Dataset entries
%%

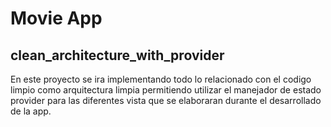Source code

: # Movie App
## clean_architecture_with_provider

En este proyecto se ira implementando todo lo relacionado con el codigo limpio como arquitectura limpia permitiendo utilizar el manejador de estado provider para las diferentes vista que se elaboraran durante el desarrollado de la app.

<!-- ## Getting Started

This project is a starting point for a Flutter application.

A few resources to get you started if this is your first Flutter project:

- [Lab: Write your first Flutter app](https://docs.flutter.dev/get-started/codelab)
- [Cookbook: Useful Flutter samples](https://docs.flutter.dev/cookbook)

For help getting started with Flutter development, view the
[online documentation](https://docs.flutter.dev/), which offers tutorials,
samples, guidance on mobile development, and a full API reference. -->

%%

Exercise details: Return only the lines running from the start of the entries above to the line that contains "For help getting", inclusive, and omit every picture.

Task output:
Source code

: # Movie App
## clean_architecture_with_provider

En este proyecto se ira implementando todo lo relacionado con el codigo limpio como arquitectura limpia permitiendo utilizar el manejador de estado provider para las diferentes vista que se elaboraran durante el desarrollado de la app.

<!-- ## Getting Started

This project is a starting point for a Flutter application.

A few resources to get you started if this is your first Flutter project:

- [Lab: Write your first Flutter app](https://docs.flutter.dev/get-started/codelab)
- [Cookbook: Useful Flutter samples](https://docs.flutter.dev/cookbook)

For help getting started with Flutter development, view the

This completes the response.